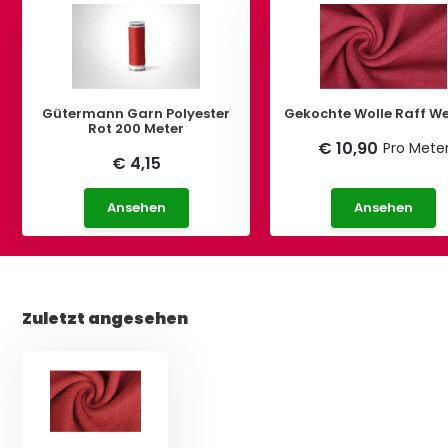
Gütermann Garn Polyester
Gekochte Wolle Raff We
Rot 200 Meter
€ 10,90
Pro Mete
€ 4,15
Ansehen
Ansehen
Zuletzt angesehen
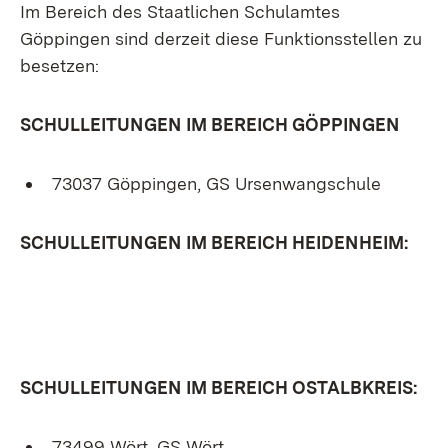
Im Bereich des Staatlichen Schulamtes
Göppingen sind derzeit diese Funktionsstellen zu
besetzen:
SCHULLEITUNGEN IM BEREICH GÖPPINGEN
73037 Göppingen, GS Ursenwangschule
SCHULLEITUNGEN IM BEREICH HEIDENHEIM:
SCHULLEITUNGEN IM BEREICH OSTALBKREIS:
73499 Wört, GS Wört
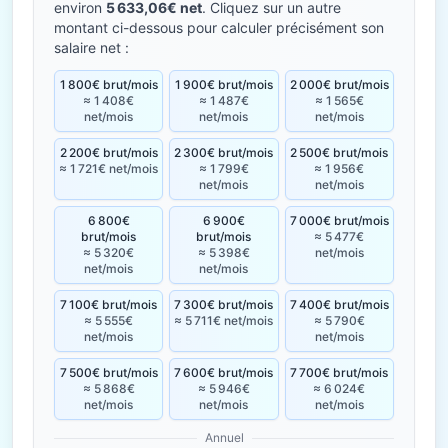
environ
5 633,06€ net
. Cliquez sur un autre
montant ci-dessous pour calculer précisément son
salaire net :
1 800€ brut/mois
1 900€ brut/mois
2 000€ brut/mois
≈ 1 408€
≈ 1 487€
≈ 1 565€
net/mois
net/mois
net/mois
2 200€ brut/mois
2 300€ brut/mois
2 500€ brut/mois
≈ 1 721€ net/mois
≈ 1 799€
≈ 1 956€
net/mois
net/mois
6 800€
6 900€
7 000€ brut/mois
brut/mois
brut/mois
≈ 5 477€
≈ 5 320€
≈ 5 398€
net/mois
net/mois
net/mois
7 100€ brut/mois
7 300€ brut/mois
7 400€ brut/mois
≈ 5 555€
≈ 5 711€ net/mois
≈ 5 790€
net/mois
net/mois
7 500€ brut/mois
7 600€ brut/mois
7 700€ brut/mois
≈ 5 868€
≈ 5 946€
≈ 6 024€
net/mois
net/mois
net/mois
Annuel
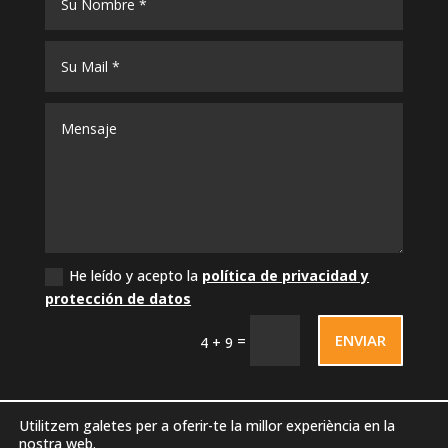
He leído y acepto la
política de privacidad y
protección de datos
ENVIAR
=
4 + 9
Utilitzem galetes per a oferir-te la millor experiència en la
nostra web.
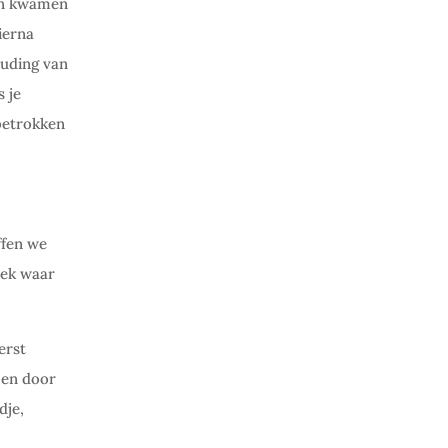
en kwamen
ierna
uding van
 je
 betrokken
ffen we
lek waar
erst
 en door
dje,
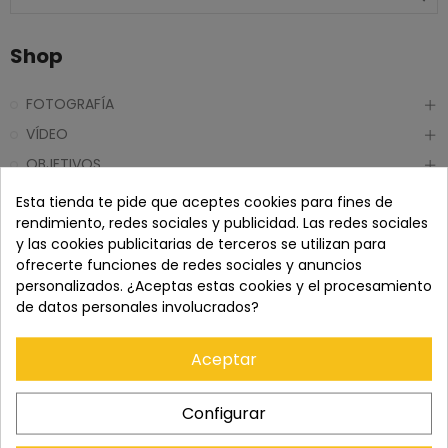
Shop
FOTOGRAFÍA
VÍDEO
OBJETIVOS
TRÍPODES
Esta tienda te pide que aceptes cookies para fines de
rendimiento, redes sociales y publicidad. Las redes sociales
ACCESORIOS
y las cookies publicitarias de terceros se utilizan para
PRISMÁTICOS Y TELESCOPIOS
ofrecerte funciones de redes sociales y anuncios
ILUMINACIÓN
personalizados. ¿Aceptas estas cookies y el procesamiento
de datos personales involucrados?
DRONES
Aceptar
Configurar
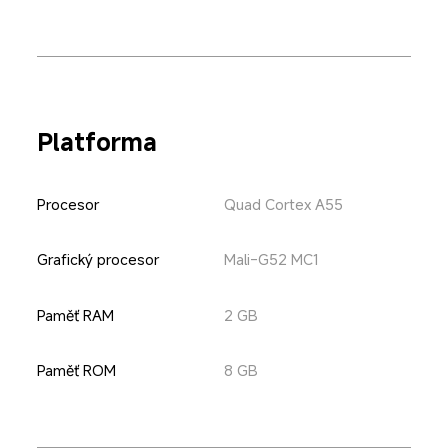
Platforma
Procesor
Quad Cortex A55
Grafický procesor
Mali-G52 MC1
Paměť RAM
2 GB
Paměť ROM
8 GB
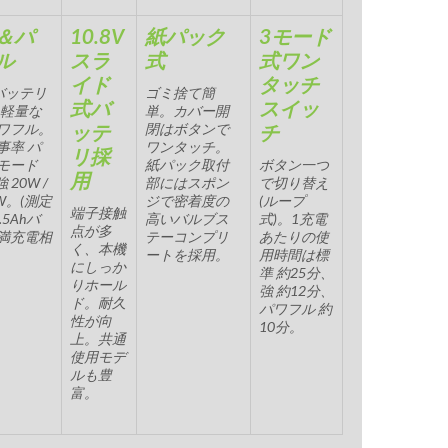
＆パ
10.8V
紙パック
3モード
ル
スラ
式
式ワン
イド
タッチ
g(バッテリ
ゴミ捨て簡
式バ
スイッ
と軽量な
単。カバー開
ワフル。
ッテ
閉はボタンで
チ
事率 パ
ワンタッチ。
リ採
モード
紙パック取付
ボタン一つ
用
強 20W /
部にはスポン
で切り替え
W。(測定
ジで密着度の
(ループ
端子接触
1.5Ahバ
高いバルブス
式)。1充電
点が多
満充電相
テーコンプリ
あたりの使
く、本機
ートを採用。
用時間は標
にしっか
準 約25分、
りホール
強 約12分、
ド。耐久
パワフル 約
性が向
10分。
上。共通
使用モデ
ルも豊
富。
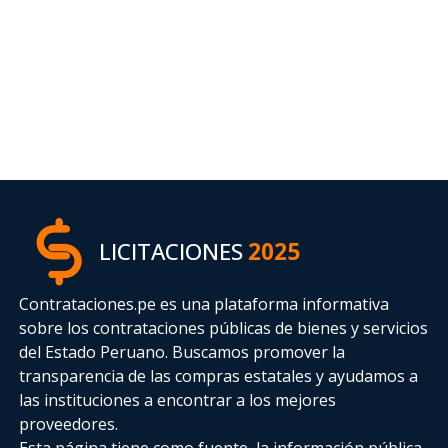
LICITACIONES
2025
Contrataciones.pe es una plataforma informativa
sobre los contrataciones públicas de bienes y servicios
del Estado Peruano. Buscamos promover la
transparencia de las compras estatales
y ayudamos a
las instituciones a encontrar a los mejores
proveedores.
Esta página tiene como fuente, la información pública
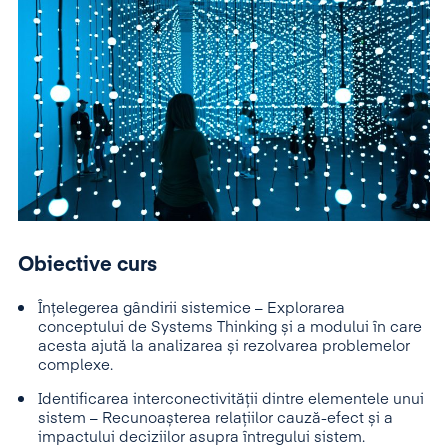
Obiective curs
Înțelegerea gândirii sistemice – Explorarea
conceptului de Systems Thinking și a modului în care
acesta ajută la analizarea și rezolvarea problemelor
complexe.
Identificarea interconectivității dintre elementele unui
sistem – Recunoașterea relațiilor cauză-efect și a
impactului deciziilor asupra întregului sistem.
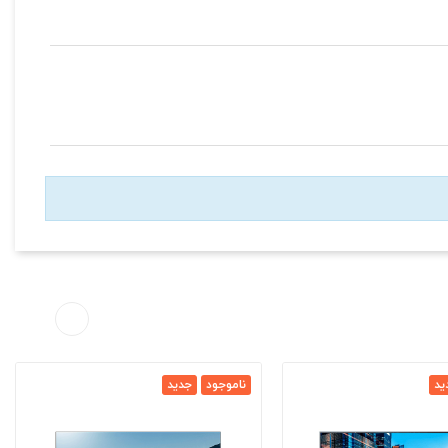
ید
ناموجود
جدید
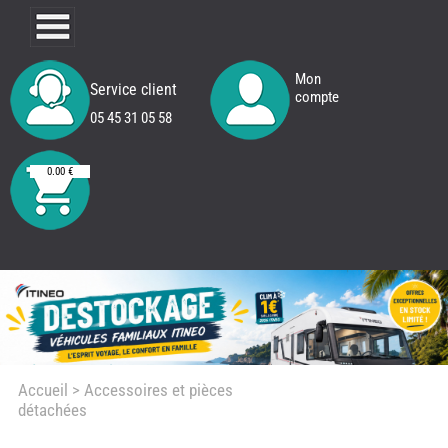
Mon
Service client
compte
05 45 31 05 58
0.00 €
Accueil
> Accessoires et pièces
détachées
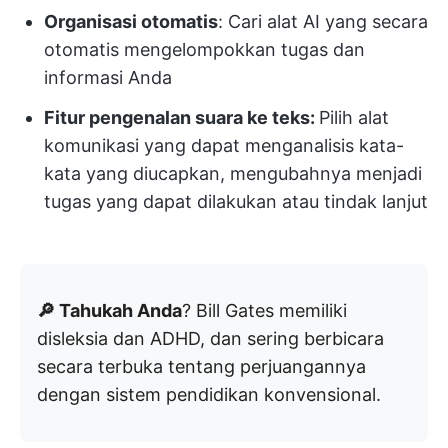
Organisasi otomatis
: Cari alat AI yang secara
otomatis mengelompokkan tugas dan
informasi Anda
Fitur pengenalan suara ke teks:
Pilih alat
komunikasi yang dapat menganalisis kata-
kata yang diucapkan, mengubahnya menjadi
tugas yang dapat dilakukan atau tindak lanjut
🔎 Tahukah Anda
? Bill Gates memiliki
disleksia dan ADHD, dan sering berbicara
secara terbuka tentang perjuangannya
dengan sistem pendidikan konvensional.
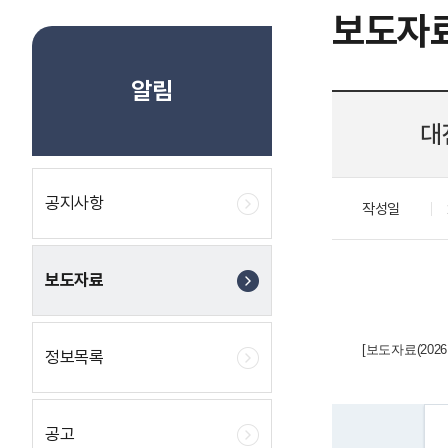
보도자
알림
대
공지사항
작성일
보도자료
[보도자료(2026. 
정보목록
공고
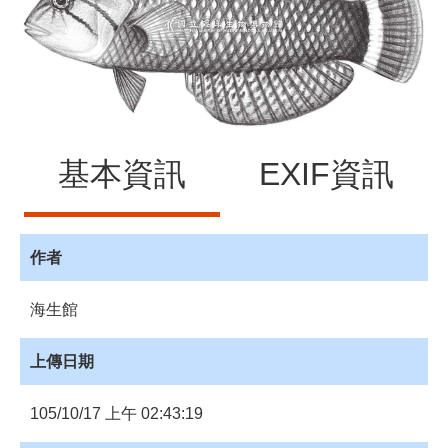
源
訊
息
發
布
諮
基本資訊
EXIF資訊
詢
服
務
會
作者
員
專
海生館
區
上傳日期
首
頁
105/10/17 上午 02:43:19
館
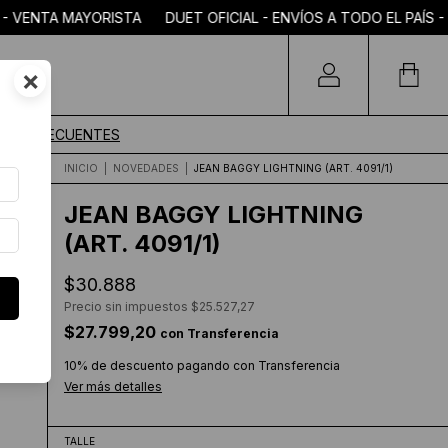
- VENTA MAYORISTA DUET OFICIAL - ENVÍOS A TODO EL PAÍS -
×
TAS FRECUENTES
INICIO
|
NOVEDADES
|
JEAN BAGGY LIGHTNING (ART. 4091/1)
JEAN BAGGY LIGHTNING
(ART. 4091/1)
$30.888
Precio sin impuestos
$25.527,27
$27.799,20
con
Transferencia
10% de descuento
pagando con Transferencia
Ver más detalles
TALLE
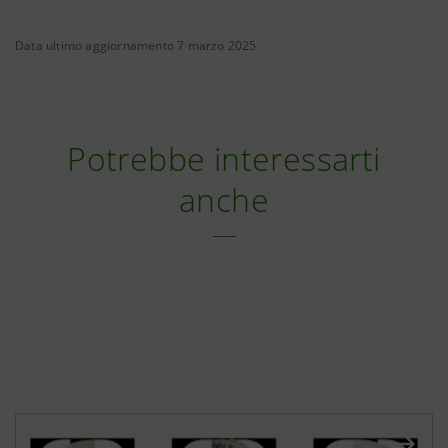
Data ultimo aggiornamento 7 marzo 2025
Potrebbe interessarti
anche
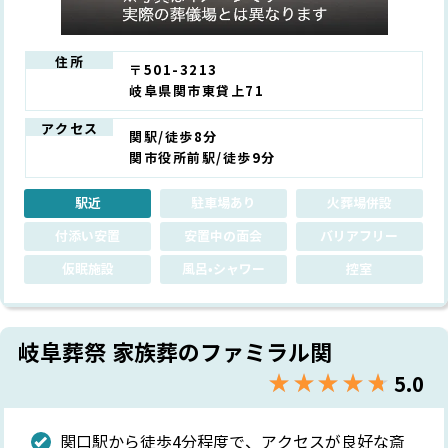
住所
〒501-3213
岐阜県関市東貸上71
アクセス
関駅/徒歩8分
関市役所前駅/徒歩9分
駅近
駐車場あり
火葬場併設
付添い安置
安置中の面会
バリアフリー
仮眠施設
風呂•シャワー
控室
岐阜葬祭 家族葬のファミラル関
★★★★★
☆☆☆☆☆
5.0
関口駅から徒歩4分程度で、アクセスが良好な斎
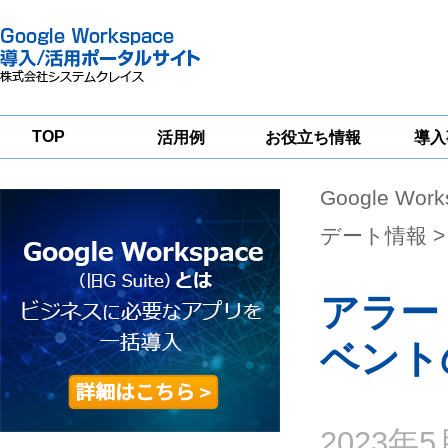
TOP
活用例
お役立ち情報
導入
Google Wor
一
Google
Google
Google
Workspace
Workspace
Workspace導入
グループウェア
セキュリティ
支援サービス
デート情報
>
移行支援
対策サービス
アラー
ベント
2023年5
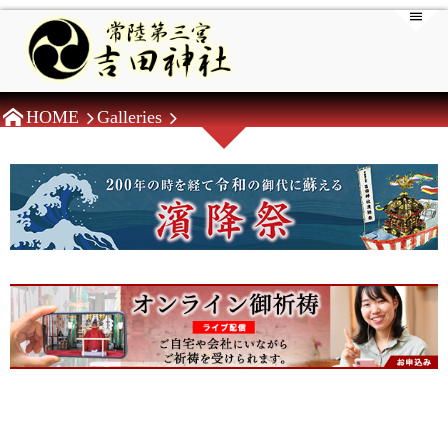
HOME
Galleries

++++++++++

--- Task prompt ---
Turn the lines of the records, from the line with "Im Bereich des Staatlichen Schulamtes" up to and including the line with "73499 Wört, GS Wört", into a Markdown table. Use two columns, Row and Line Text, give each line a row number, and leave out blank lines.

--- Reply ---
| Row | Line Text |
|---|---|
| 1 | Im Bereich des Staatlichen Schulamtes |
| 2 | Göppingen sind derzeit diese Funktionsstellen zu |
| 3 | besetzen: |
| 4 | SCHULLEITUNGEN IM BEREICH GÖPPINGEN |
| 5 | 73037 Göppingen, GS Ursenwangschule |
| 6 | SCHULLEITUNGEN IM BEREICH HEIDENHEIM: |
| 7 | SCHULLEITUNGEN IM BEREICH OSTALBKREIS: |
| 8 | 73499 Wört, GS Wört |